WORK TO BE COMPLETED:
Retype the data below exactly; skip every image.

INFORMATION SUPPLIED:
[Start of Attachment]

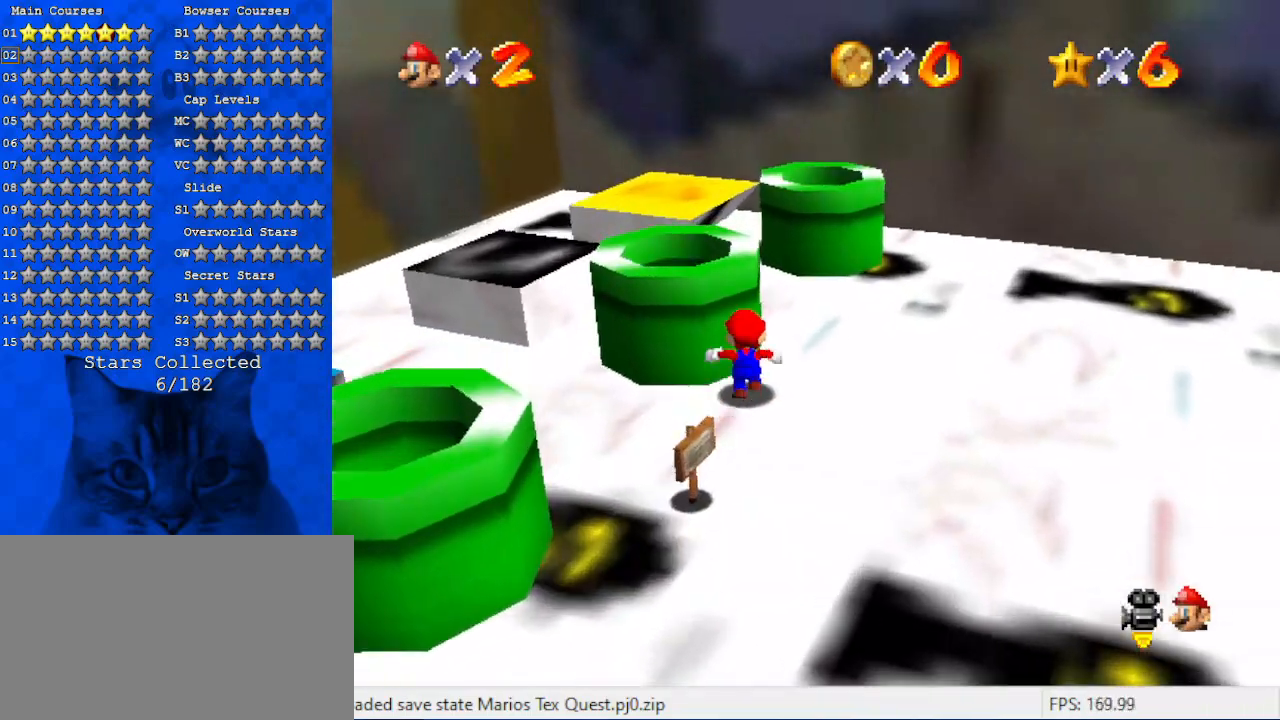
{"keys": ["left", "up"], "events": [[67, "left", "down"], [400, "shift", "down"], [500, "shift", "up"]]}
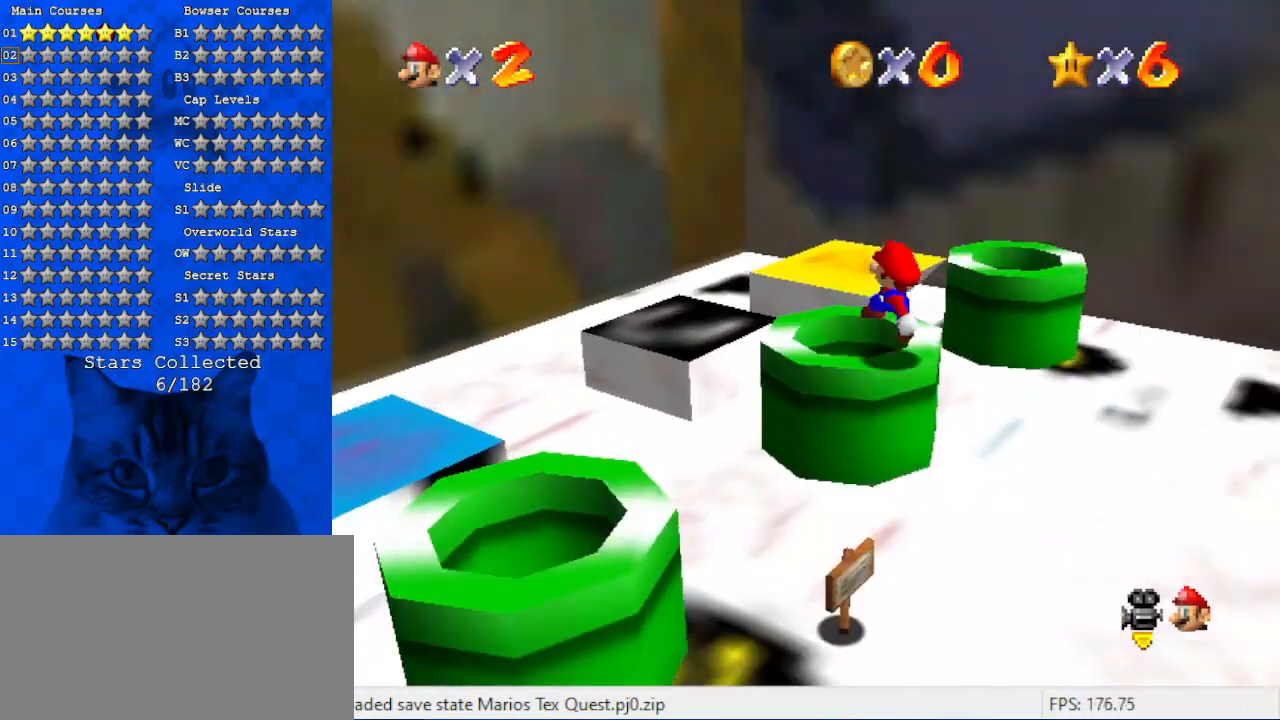
{"keys": [], "events": [[34, "left", "up"], [100, "up", "up"]]}
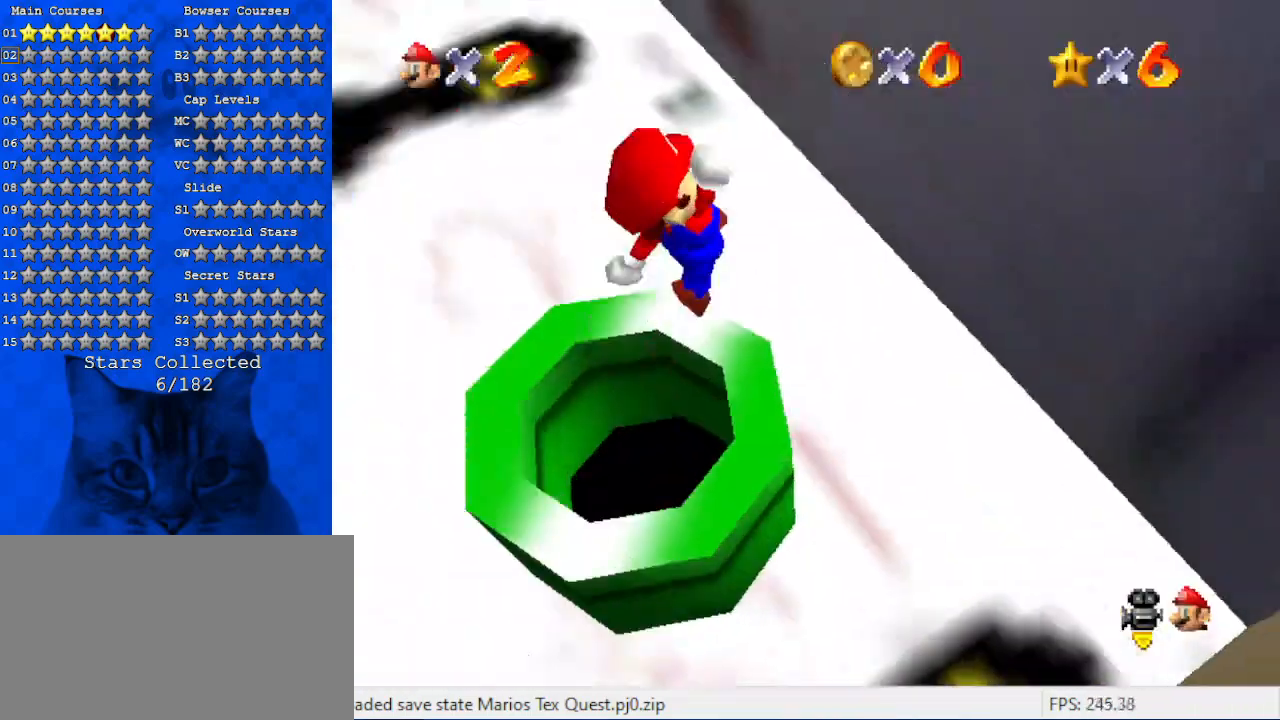
{"keys": ["left"], "events": [[100, "left", "down"]]}
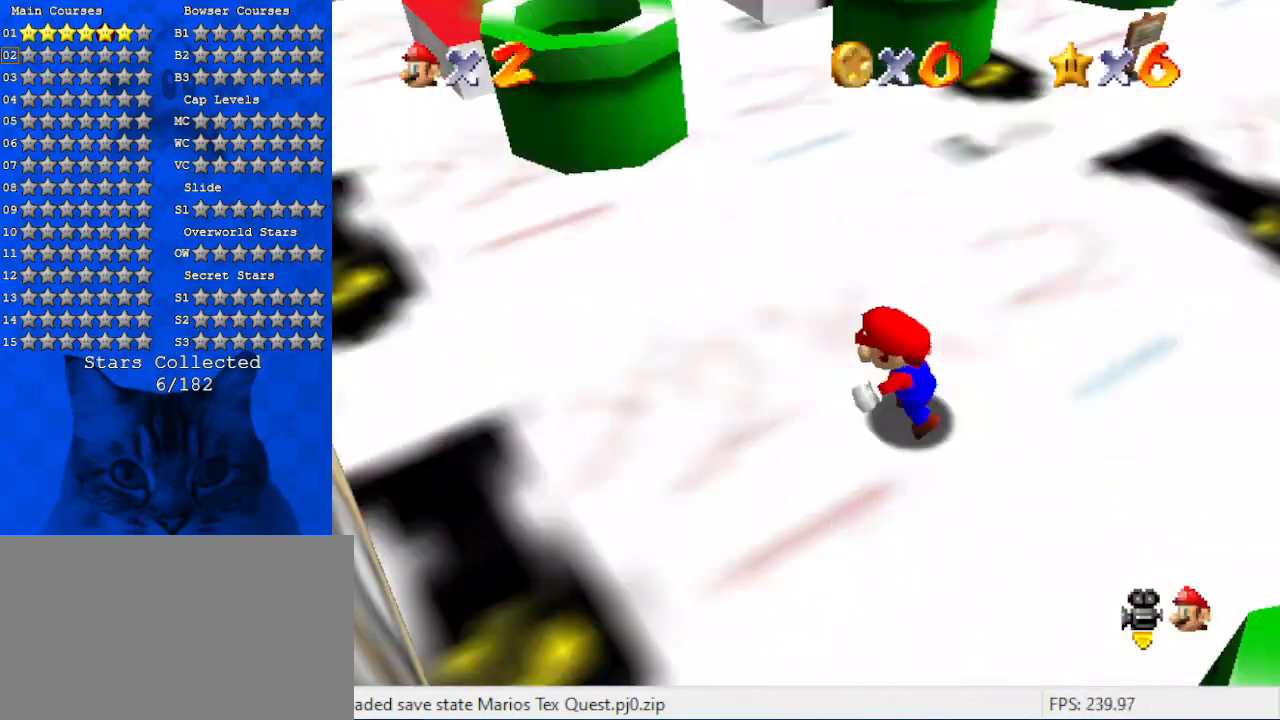
{"keys": ["right", "up"], "events": [[34, "up", "down"], [167, "left", "up"], [434, "right", "down"]]}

[End of Attachment]

EXPECTED OUTPUT:
{"keys": ["left", "up"], "events": [[67, "left", "down"], [400, "shift", "down"], [500, "shift", "up"]]}
{"keys": [], "events": [[34, "left", "up"], [100, "up", "up"]]}
{"keys": ["left"], "events": [[100, "left", "down"]]}
{"keys": ["right", "up"], "events": [[34, "up", "down"], [167, "left", "up"], [434, "right", "down"]]}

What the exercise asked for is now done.